Le gouvernement réaffirme son ambition de faire de l’économie numérique un pilier de la croissance 2026-2030. Le plafond des transactions « Mobile Money » a été relevé à 100 millions de dôngs par mois, tandis que les solutions d’intelligence artificielle développées par des groupes comme Viettel gagnent en reconnaissance.

La Banque d’État du Vietnam a maintenu la stabilité du taux de change et renforcé la réglementation sur les investissements bancaires. Avec une inflation contenue à 3,31 % en 2025, l’environnement macroéconomique reste favorable aux IDE, notamment dans les semi-conducteurs.

Société

Le passage à 2026 a donné lieu à des célébrations massives dans tout le pays, sans incident majeur, renforçant le sentiment de cohésion nationale. À l’approche du Têt, les habitudes de consommation évoluent vers des produits plus sains, locaux et durables, soutenues par des campagnes gouvernementales.

L’ouverture du Centre de services administratifs publics de Hô-Chi-Minh-Ville marque une avancée majeure dans la modernisation de la relation entre l’État et les citoyens, grâce à la centralisation numérique des démarches.

À l’approche de la fête du Tet 2026 (le 17 février), la Confédération générale du travail a lancé une plateforme numérique permettant aux travailleurs syndiqués d’acheter des produits essentiels à prix réduits. Danang a également achevé plus de 500 logements sociaux pour les familles sinistrées.

Depuis le 1er janvier 2026, la nouvelle Loi sur les éducateurs revalorise significativement les salaires des enseignants. Le système de certification a été simplifié avec la suppression du diplôme de fin de collège, l’accent étant mis sur le lycée et la gratuité des manuels scolaires.

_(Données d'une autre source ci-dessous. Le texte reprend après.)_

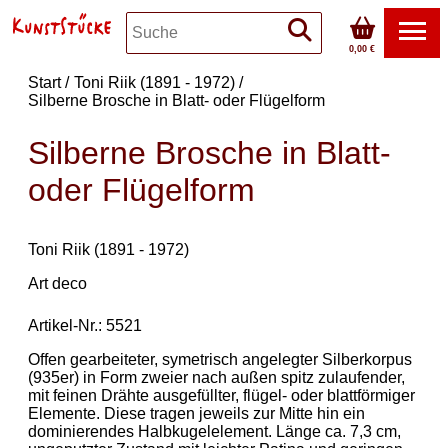
0,00 €
Start
Toni Riik (1891 - 1972)
Silberne Brosche in Blatt- oder Flügelform
Silberne Brosche in Blatt-
oder Flügelform
Toni Riik (1891 - 1972)
Art deco
Artikel-Nr.: 5521
Offen gearbeiteter, symetrisch angelegter Silberkorpus
(935er) in Form zweier nach außen spitz zulaufender,
mit feinen Drähte ausgefüllter, flügel- oder blattförmiger
Elemente. Diese tragen jeweils zur Mitte hin ein
dominierendes Halbkugelelement. Länge ca. 7,3 cm,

Face à une dégradation de la qualité de l’air, Hanoï a lancé le système « HanoiAir » basé sur l’intelligence artificielle. Ces mesures accompagnent la fermeture progressive du centre-ville aux motos à essence et le développement de zones à faibles émissions.

Tourisme – Culture

 Le tourisme vietnamien a atteint un record de 22 millions de visiteurs internationaux en 2025. Pour 2026, le gouvernement vise 25 millions de touristes étrangers, en privilégiant un modèle axé sur la valeur ajoutée et l’innovation.

Sur le plan culturel, l’inscription de l’art de la gravure sur bois de Dong Ho au patrimoine immatériel de l’UNESCO marque une reconnaissance majeure. Les célébrations du Nouvel An ont donné lieu à de nombreux événements culturels à travers le pays, attirant à la fois touristes nationaux et internationaux.

La fréquentation touristique reste élevée à Da Nang, Hoi An et Hô-Chi-Minh-Ville, soutenue par le dynamisme du secteur des croisières et l’augmentation des vols. Enfin, le Vietnam bénéficie d’une forte visibilité internationale, notamment grâce à son classement par Vogue parmi les destinations incontournables de 2026, confirmant l’essor d’un tourisme plus durable et expérientiel.

Le Vietnam a accueilli environ 3,5 millions de visiteurs durant les vacances du Nouvel An 2026, dont plus de 560 000 à Hanoï. L’objectif annuel est fixé à 25 millions de touristes internationaux, soutenu par une diversification de l’offre et une politique de visas élargie.